The data transmitted in a packet are distributed among the frames. The length of the frame data is variable and also depends on radio-link quality: in channels of very good quality, a frame contains up to 250 data  bytes, in strongly disturbed channels 4 bytes. The HF Modem GM2100 is integrated in an optimized RSX.25 protocol that controls modulation and redundancy adaptation. With 8PSK the net data rate of the serial modem is 5400 bit/s. Errors are at first corrected by FEC, which reduces net data rate to 2700 bit/s.
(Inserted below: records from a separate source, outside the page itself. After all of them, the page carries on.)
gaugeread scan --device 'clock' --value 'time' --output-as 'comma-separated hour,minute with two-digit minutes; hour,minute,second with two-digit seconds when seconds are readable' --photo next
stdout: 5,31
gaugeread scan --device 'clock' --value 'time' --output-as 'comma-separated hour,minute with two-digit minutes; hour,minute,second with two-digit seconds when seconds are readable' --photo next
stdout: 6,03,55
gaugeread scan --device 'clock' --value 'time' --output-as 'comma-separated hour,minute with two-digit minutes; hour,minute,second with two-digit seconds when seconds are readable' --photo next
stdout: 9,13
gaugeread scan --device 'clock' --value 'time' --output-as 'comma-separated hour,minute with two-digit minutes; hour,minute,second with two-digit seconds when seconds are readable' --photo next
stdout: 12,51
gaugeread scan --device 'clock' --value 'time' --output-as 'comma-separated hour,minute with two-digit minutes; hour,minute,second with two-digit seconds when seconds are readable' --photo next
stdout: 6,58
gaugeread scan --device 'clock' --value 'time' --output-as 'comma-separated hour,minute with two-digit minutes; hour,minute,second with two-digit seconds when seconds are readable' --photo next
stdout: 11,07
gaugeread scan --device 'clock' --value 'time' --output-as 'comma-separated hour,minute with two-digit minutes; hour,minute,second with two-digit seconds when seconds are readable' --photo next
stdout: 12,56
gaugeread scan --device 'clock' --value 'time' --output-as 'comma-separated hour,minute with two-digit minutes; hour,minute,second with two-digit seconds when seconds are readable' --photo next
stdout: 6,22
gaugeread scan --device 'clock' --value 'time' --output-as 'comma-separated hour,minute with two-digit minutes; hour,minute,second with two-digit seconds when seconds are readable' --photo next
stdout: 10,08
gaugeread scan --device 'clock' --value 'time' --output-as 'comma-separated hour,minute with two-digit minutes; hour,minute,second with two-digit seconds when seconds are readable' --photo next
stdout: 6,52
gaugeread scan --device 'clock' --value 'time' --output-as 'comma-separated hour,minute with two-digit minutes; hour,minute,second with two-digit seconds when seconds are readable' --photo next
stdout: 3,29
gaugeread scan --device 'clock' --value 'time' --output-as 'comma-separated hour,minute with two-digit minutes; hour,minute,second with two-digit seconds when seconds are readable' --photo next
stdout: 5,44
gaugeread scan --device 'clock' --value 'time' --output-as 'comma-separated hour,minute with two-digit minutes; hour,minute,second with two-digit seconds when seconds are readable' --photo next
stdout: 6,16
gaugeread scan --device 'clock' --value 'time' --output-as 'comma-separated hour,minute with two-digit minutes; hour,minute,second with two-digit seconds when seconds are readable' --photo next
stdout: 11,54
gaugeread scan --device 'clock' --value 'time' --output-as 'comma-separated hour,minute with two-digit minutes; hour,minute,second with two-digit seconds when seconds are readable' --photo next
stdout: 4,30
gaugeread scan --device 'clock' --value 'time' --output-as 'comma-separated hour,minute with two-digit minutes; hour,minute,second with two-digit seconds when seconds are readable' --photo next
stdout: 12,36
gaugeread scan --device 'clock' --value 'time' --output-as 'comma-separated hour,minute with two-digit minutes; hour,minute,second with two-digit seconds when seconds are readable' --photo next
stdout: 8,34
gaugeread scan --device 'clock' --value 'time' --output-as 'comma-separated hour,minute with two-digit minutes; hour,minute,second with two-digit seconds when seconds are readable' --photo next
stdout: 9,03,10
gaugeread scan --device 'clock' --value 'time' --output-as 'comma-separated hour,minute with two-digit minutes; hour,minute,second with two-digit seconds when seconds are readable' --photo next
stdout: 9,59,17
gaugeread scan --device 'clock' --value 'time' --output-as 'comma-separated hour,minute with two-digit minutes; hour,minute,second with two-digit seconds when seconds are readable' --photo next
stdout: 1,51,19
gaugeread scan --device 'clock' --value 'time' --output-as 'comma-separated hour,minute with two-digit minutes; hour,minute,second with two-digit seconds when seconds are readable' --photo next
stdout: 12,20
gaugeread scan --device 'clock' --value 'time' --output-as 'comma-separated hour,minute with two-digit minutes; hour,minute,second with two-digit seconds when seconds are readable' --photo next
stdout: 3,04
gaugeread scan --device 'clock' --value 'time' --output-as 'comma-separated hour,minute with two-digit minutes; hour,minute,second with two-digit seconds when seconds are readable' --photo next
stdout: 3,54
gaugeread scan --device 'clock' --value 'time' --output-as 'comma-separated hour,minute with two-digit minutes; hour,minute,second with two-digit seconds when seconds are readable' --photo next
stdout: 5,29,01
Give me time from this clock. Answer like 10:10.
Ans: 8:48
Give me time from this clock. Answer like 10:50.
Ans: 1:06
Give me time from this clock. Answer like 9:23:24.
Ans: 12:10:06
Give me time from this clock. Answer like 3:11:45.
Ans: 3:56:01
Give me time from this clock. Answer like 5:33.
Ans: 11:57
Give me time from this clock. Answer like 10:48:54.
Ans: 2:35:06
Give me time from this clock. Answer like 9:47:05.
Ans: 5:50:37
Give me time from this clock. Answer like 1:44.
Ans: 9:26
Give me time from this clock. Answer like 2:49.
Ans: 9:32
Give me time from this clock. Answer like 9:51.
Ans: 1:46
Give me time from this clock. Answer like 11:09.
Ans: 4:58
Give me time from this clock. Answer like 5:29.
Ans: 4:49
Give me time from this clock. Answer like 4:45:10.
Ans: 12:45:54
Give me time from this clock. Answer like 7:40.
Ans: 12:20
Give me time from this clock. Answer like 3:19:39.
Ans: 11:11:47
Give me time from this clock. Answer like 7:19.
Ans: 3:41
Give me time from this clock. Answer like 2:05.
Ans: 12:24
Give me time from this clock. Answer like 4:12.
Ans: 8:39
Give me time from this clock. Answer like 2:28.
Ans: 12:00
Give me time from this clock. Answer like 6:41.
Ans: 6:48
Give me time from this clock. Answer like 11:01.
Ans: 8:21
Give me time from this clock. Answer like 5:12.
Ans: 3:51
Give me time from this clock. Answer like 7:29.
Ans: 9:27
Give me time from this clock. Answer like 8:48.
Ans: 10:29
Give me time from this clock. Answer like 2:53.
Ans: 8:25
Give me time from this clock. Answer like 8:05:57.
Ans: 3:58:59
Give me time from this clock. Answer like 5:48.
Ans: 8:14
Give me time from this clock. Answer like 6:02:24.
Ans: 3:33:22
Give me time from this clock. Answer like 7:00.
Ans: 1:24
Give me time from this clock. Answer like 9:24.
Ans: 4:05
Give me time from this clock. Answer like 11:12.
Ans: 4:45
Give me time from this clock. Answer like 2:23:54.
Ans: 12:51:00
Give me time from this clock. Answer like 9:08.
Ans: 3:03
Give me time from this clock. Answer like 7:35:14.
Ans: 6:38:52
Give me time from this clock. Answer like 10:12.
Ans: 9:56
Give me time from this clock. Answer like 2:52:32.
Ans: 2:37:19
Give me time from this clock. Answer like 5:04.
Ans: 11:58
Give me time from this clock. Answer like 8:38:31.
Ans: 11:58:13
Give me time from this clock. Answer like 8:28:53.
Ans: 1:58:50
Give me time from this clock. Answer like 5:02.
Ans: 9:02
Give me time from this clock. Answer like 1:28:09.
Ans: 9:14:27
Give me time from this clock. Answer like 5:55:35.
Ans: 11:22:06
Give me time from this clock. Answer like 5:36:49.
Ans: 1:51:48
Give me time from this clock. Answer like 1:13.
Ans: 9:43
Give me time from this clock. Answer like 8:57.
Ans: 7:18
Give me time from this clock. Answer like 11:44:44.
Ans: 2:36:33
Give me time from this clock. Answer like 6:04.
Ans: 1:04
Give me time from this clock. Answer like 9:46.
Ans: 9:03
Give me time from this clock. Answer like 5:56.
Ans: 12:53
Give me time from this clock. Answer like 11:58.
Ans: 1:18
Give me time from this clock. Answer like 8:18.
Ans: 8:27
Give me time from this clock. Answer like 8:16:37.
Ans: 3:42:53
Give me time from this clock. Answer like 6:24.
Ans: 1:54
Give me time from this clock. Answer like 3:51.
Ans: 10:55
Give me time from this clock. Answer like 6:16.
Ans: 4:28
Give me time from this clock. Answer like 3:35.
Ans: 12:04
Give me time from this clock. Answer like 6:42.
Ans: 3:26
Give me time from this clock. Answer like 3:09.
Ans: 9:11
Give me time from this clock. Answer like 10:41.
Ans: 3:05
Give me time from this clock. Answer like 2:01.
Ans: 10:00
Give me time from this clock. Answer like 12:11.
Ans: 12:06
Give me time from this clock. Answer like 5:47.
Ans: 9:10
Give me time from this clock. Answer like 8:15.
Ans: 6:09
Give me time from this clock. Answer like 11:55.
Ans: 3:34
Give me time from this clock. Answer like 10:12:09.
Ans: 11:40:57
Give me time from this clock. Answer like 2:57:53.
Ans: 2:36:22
Errors escaping FEC are eliminated by the ARQ procedure of the RSX.25 protocol."
[4][5][6] 


Fig. 3 - RSX.25 data after GM2100 removal
Fig. 3b - the same data synched on 0x7E (01111110) flag (AX.25)

A second interesting point is that each 188-141A three-way handshake always includes the command User Unique Function (UUF) in the message section [7]:

[TO][BPLEZS][TIS][BP24]
[TO][BP24][TIS][BPLEZS]
[TO][BPLEZS][CMD USER UNIQUE WORD][TIS][BP24]

UUFs are for special uses, as coordinated with specific users or manufacturers, which use 188-141A in conjunction with non-ALE purposes. There are 16384 specific types of UUF codes available, as indicated by a 14-bit (or two-character) Unique Index (UI) which is always included in UUF when sent (Fig. 4); in this case they always use the index "00000000000111" and most likely it's closely related to the upper RSX.25 protocol:

(to)BPLEZS (cmd)|[nul][bel] (tis)BP24
1111100 00000000000111 

 
Fig. 4 - User unique functions structure

Unfortunately, linking handshakes & following RSX.25 exchanges are not as frequent as the great amount of scanning calls, indeed data exchanges are few and not all are carried by good signals: probably because of the varying propagation and the distances from my QTH, or maybe because links are performed in other channels and I do not own a scanner. 
Probably there is also another reason due to the use of HF only when a vessel exceeds the V/UHF range of coastal HQ, or exceeds the area covered by their TETRA "BOSNet" network infrastructure (the German nationwide TETRA radio system), assuming that these vessels already have this technology.  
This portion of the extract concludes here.